Instructions for the task: Using only the entries below, output the lines starting at the one containing "джинсы и купальный костюм сидели идеально?" and ending at the one containing "จ.พระนครศรีอยุธยา 13210 โทร. 0-3535-2555", exactly and inclusive of both, omitting the pictures.

============================================================

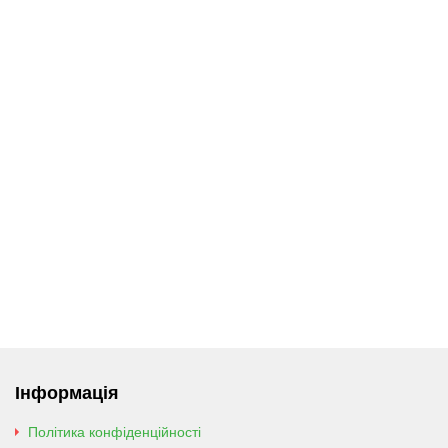
Інформація
Політика конфіденційності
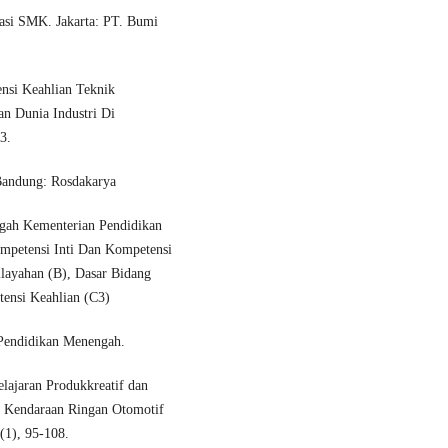
sasi SMK. Jakarta: PT. Bumi
nsi Keahlian Teknik
n Dunia Industri Di
3.
 Bandung: Rosdakarya
ngah Kementerian Pendidikan
petensi Inti Dan Kompetensi
layahan (B), Dasar Bidang
ensi Keahlian (C3)
Pendidikan Menengah.
lajaran Produkkreatif dan
k Kendaraan Ringan Otomotif
(1), 95-108.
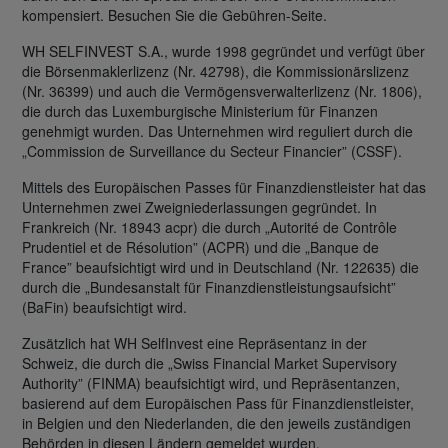
kompensiert. Besuchen Sie die Gebühren-Seite.
WH SELFINVEST S.A., wurde 1998 gegründet und verfügt über
die Börsenmaklerlizenz (Nr. 42798), die Kommissionärslizenz
(Nr. 36399) und auch die Vermögensverwalterlizenz (Nr. 1806),
die durch das Luxemburgische Ministerium für Finanzen
genehmigt wurden. Das Unternehmen wird reguliert durch die
„Commission de Surveillance du Secteur Financier” (CSSF).
Mittels des Europäischen Passes für Finanzdienstleister hat das
Unternehmen zwei Zweigniederlassungen gegründet. In
Frankreich (Nr. 18943 acpr) die durch „Autorité de Contrôle
Prudentiel et de Résolution” (ACPR) und die „Banque de
France” beaufsichtigt wird und in Deutschland (Nr. 122635) die
durch die „Bundesanstalt für Finanzdienstleistungsaufsicht”
(BaFin) beaufsichtigt wird.
Zusätzlich hat WH SelfInvest eine Repräsentanz in der
Schweiz, die durch die „Swiss Financial Market Supervisory
Authority” (FINMA) beaufsichtigt wird, und Repräsentanzen,
basierend auf dem Europäischen Pass für Finanzdienstleister,
in Belgien und den Niederlanden, die den jeweils zuständigen
Behörden in diesen Ländern gemeldet wurden.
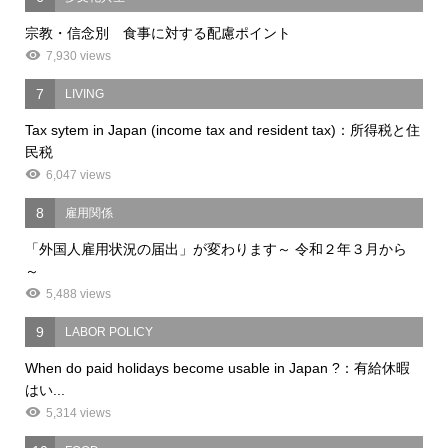
宗教・信念別 食事に対する配慮ポイント
7,930 views
7
LIVING
Tax sytem in Japan (income tax and resident tax)：所得税と住
民税
6,047 views
8
雇用関係
「外国人雇用状況の届出」が変わります～ 令和２年３月から
～
5,488 views
9
LABOR POLICY
When do paid holidays become usable in Japan ?：有給休暇
はい...
5,314 views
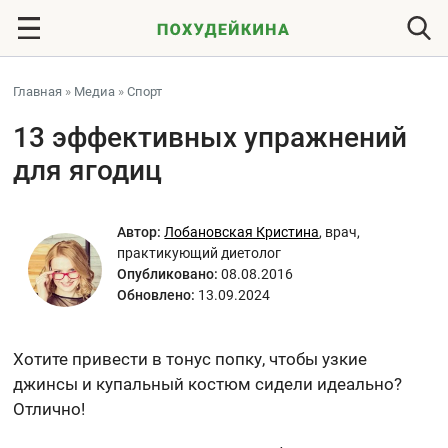
Главная
»
Медиа
»
Спорт
13 эффективных упражнений
для ягодиц
Автор:
Лобановская Кристина
,
врач,
практикующий диетолог
Опубликовано:
08.08.2016
Обновлено:
13.09.2024
Хотите привести в тонус попку, чтобы узкие
джинсы и купальный костюм сидели идеально?
Отлично!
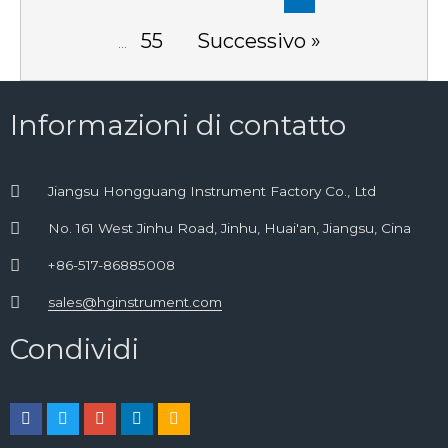
55
Successivo »
...
Informazioni di contatto
Jiangsu Hongguang Instrument Factory Co., Ltd
No. 161 West Jinhu Road, Jinhu, Huai'an, Jiangsu, Cina
+86-517-86885008
sales@hginstrument.com
Condividi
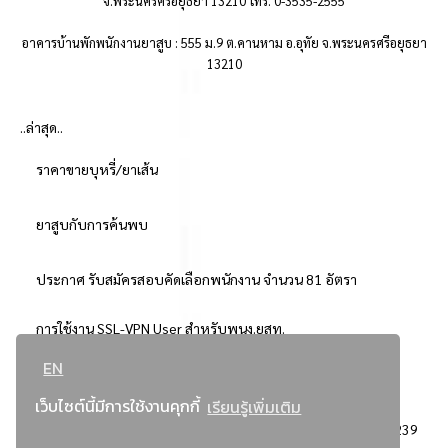
จ.พระนครศรีอยุธยา 13210 โทร. 0-3535-2555
อาคารบ้านพักพนักงานยาสูบ : 555 ม.9 ต.คานหาม อ.อุทัย จ.พระนครศรีอยุธยา
13210
..ล่าสุด..
ราคาขายบุหรี่/ยาเส้น
ยาสูบกับการค้นพบ
ประกาศ รับสมัครสอบคัดเลือกพนักงาน จำนวน 81 อัตรา
การใช้งาน SSL-VPN User สำหรับพนง.ยสท.
EN
..ยอดนิยม..
เว็บไซต์นี้มีการใช้งานคุกกี้
เรียนรู้เพิ่มเติม
จัดซื้อจัดจ้างการยาสูบแห่งประเทศไทย
3239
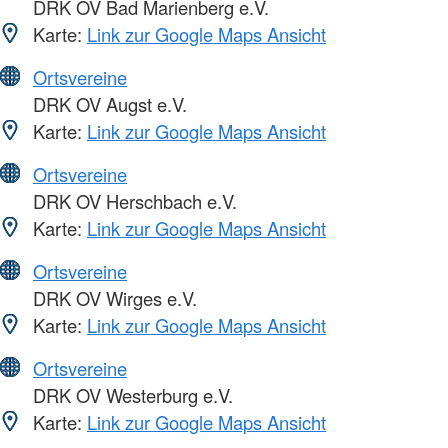
DRK OV Bad Marienberg e.V.
Karte:
Link zur Google Maps Ansicht
Ortsvereine
DRK OV Augst e.V.
Karte:
Link zur Google Maps Ansicht
Ortsvereine
DRK OV Herschbach e.V.
Karte:
Link zur Google Maps Ansicht
Ortsvereine
DRK OV Wirges e.V.
Karte:
Link zur Google Maps Ansicht
Ortsvereine
DRK OV Westerburg e.V.
Karte:
Link zur Google Maps Ansicht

============================================================

Task answer:
джинсы и купальный костюм сидели идеально?
Отлично!
55
Successivo »
...
Informazioni di contatto
Jiangsu Hongguang Instrument Factory Co., Ltd
No. 161 West Jinhu Road, Jinhu, Huai'an, Jiangsu, Cina
+86-517-86885008
sales@hginstrument.com
Condividi
จ.พระนครศรีอยุธยา 13210 โทร. 0-3535-2555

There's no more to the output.